Data entries
*** Begin section ***

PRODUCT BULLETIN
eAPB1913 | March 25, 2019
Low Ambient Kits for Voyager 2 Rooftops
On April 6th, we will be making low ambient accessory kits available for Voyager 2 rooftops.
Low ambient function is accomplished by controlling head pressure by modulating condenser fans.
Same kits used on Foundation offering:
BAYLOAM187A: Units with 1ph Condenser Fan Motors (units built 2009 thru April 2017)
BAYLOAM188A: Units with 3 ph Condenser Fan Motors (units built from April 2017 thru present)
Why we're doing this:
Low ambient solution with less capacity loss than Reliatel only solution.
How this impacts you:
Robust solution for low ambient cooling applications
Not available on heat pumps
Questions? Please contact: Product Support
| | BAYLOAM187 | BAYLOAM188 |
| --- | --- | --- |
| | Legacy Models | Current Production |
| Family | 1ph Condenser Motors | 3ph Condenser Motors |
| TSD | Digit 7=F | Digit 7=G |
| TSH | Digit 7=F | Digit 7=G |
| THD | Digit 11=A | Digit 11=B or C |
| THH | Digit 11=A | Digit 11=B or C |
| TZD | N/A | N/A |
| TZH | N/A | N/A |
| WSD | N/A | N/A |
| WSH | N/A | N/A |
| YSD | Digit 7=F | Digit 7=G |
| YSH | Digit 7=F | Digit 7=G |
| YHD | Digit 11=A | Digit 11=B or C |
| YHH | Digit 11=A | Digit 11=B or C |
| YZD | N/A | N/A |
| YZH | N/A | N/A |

*** End section ***
*** Begin section ***

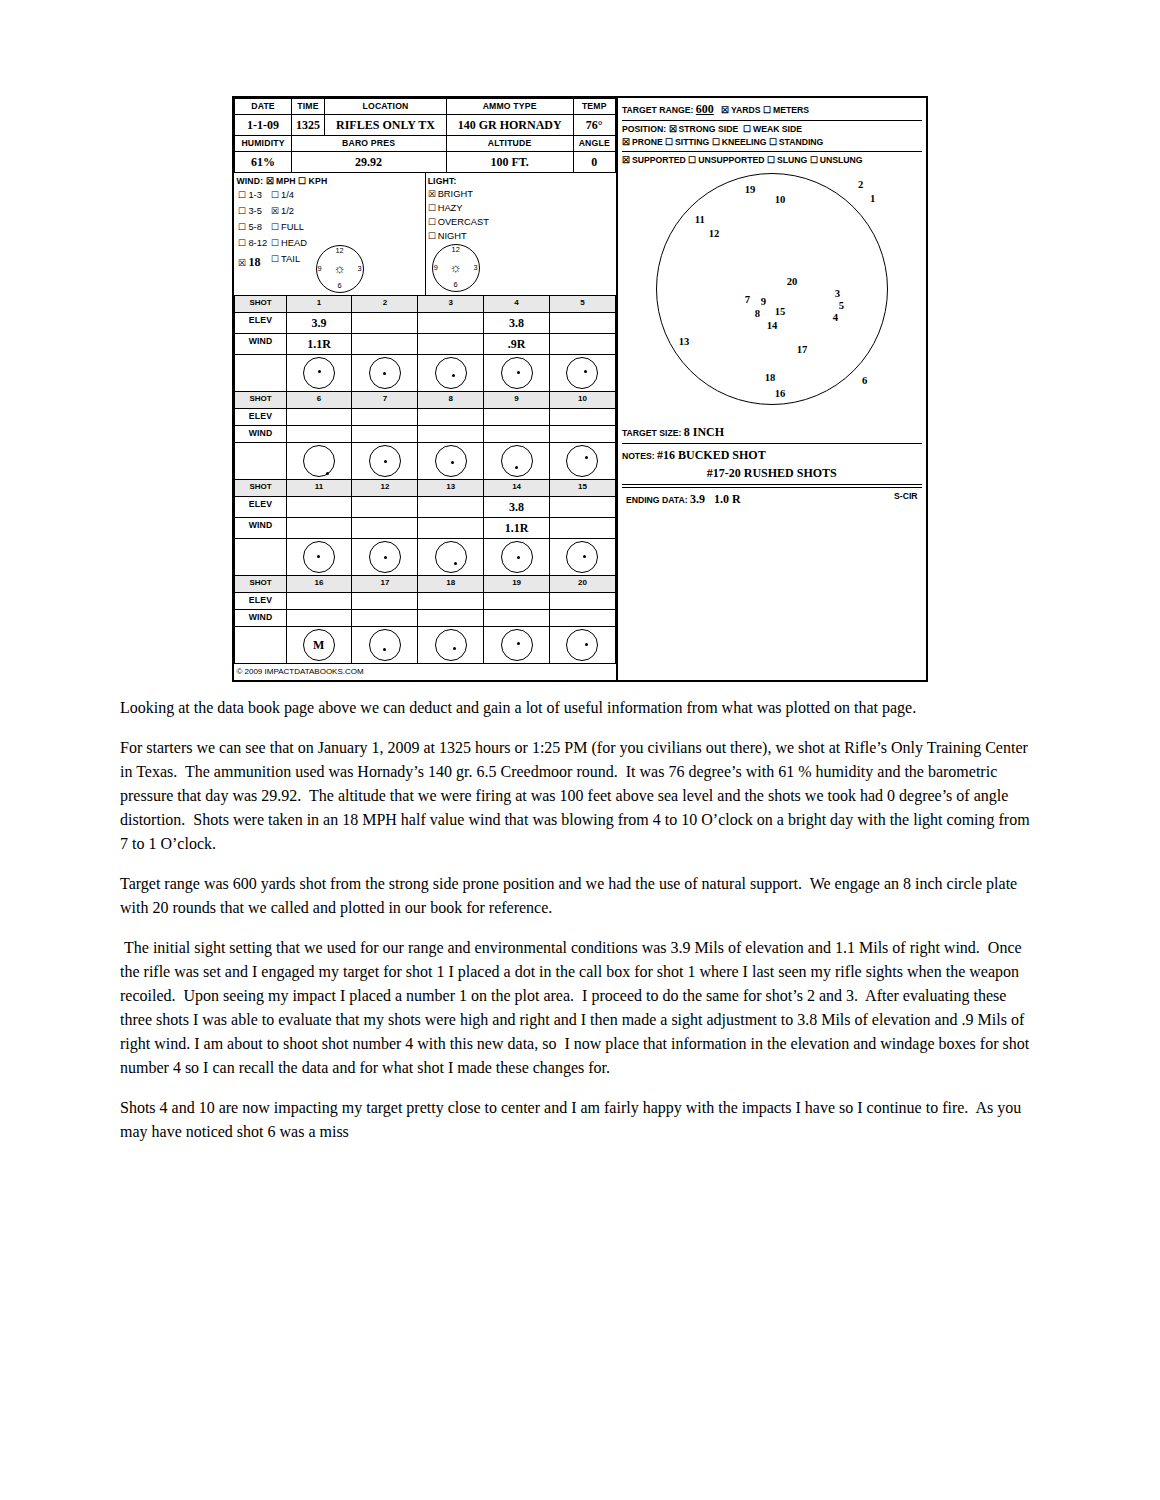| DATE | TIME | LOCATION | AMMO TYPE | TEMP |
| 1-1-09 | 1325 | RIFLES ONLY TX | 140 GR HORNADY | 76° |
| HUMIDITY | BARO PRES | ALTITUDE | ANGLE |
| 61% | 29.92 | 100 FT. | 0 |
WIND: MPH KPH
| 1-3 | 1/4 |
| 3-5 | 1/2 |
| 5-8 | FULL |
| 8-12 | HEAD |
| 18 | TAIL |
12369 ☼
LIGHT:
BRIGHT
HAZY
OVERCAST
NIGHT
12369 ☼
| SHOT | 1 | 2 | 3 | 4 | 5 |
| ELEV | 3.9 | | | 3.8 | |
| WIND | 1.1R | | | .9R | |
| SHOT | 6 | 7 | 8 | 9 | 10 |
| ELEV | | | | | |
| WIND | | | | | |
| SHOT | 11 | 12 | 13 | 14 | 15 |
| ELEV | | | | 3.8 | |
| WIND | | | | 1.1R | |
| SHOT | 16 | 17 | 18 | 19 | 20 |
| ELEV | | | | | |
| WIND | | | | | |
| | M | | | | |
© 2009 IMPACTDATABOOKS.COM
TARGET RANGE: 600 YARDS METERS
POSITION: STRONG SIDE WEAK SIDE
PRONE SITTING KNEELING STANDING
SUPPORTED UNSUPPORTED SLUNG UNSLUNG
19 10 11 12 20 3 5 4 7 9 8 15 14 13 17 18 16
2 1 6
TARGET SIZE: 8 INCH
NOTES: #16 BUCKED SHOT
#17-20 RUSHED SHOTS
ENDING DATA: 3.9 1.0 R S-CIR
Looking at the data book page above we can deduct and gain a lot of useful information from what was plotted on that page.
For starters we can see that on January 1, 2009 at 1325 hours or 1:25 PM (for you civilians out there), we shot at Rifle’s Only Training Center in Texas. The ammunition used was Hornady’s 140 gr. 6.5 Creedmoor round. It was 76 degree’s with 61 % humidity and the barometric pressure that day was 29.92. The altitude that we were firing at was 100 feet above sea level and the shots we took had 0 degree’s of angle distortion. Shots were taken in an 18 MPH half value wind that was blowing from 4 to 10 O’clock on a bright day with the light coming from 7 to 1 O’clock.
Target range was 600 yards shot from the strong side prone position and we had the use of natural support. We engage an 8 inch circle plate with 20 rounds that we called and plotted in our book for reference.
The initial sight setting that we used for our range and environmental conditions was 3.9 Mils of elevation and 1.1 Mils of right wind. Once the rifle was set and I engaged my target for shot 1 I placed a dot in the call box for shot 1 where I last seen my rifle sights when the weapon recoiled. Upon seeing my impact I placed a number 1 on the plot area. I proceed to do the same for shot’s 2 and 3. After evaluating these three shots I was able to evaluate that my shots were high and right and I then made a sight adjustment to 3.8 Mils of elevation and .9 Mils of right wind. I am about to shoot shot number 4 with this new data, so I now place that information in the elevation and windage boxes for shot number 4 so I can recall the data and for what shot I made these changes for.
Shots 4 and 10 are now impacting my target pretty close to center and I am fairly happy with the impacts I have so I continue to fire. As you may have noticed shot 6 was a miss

*** End section ***

§ About this exercise
Retype only the stretch of lines above starting at the one with "PRODUCT BULLETIN" and stopping at the one with "Why we're doing", exactly as written, with both kept.

§ Response box
PRODUCT BULLETIN
eAPB1913 | March 25, 2019
Low Ambient Kits for Voyager 2 Rooftops
On April 6th, we will be making low ambient accessory kits available for Voyager 2 rooftops.
Low ambient function is accomplished by controlling head pressure by modulating condenser fans.
Same kits used on Foundation offering:
BAYLOAM187A: Units with 1ph Condenser Fan Motors (units built 2009 thru April 2017)
BAYLOAM188A: Units with 3 ph Condenser Fan Motors (units built from April 2017 thru present)
Why we're doing this:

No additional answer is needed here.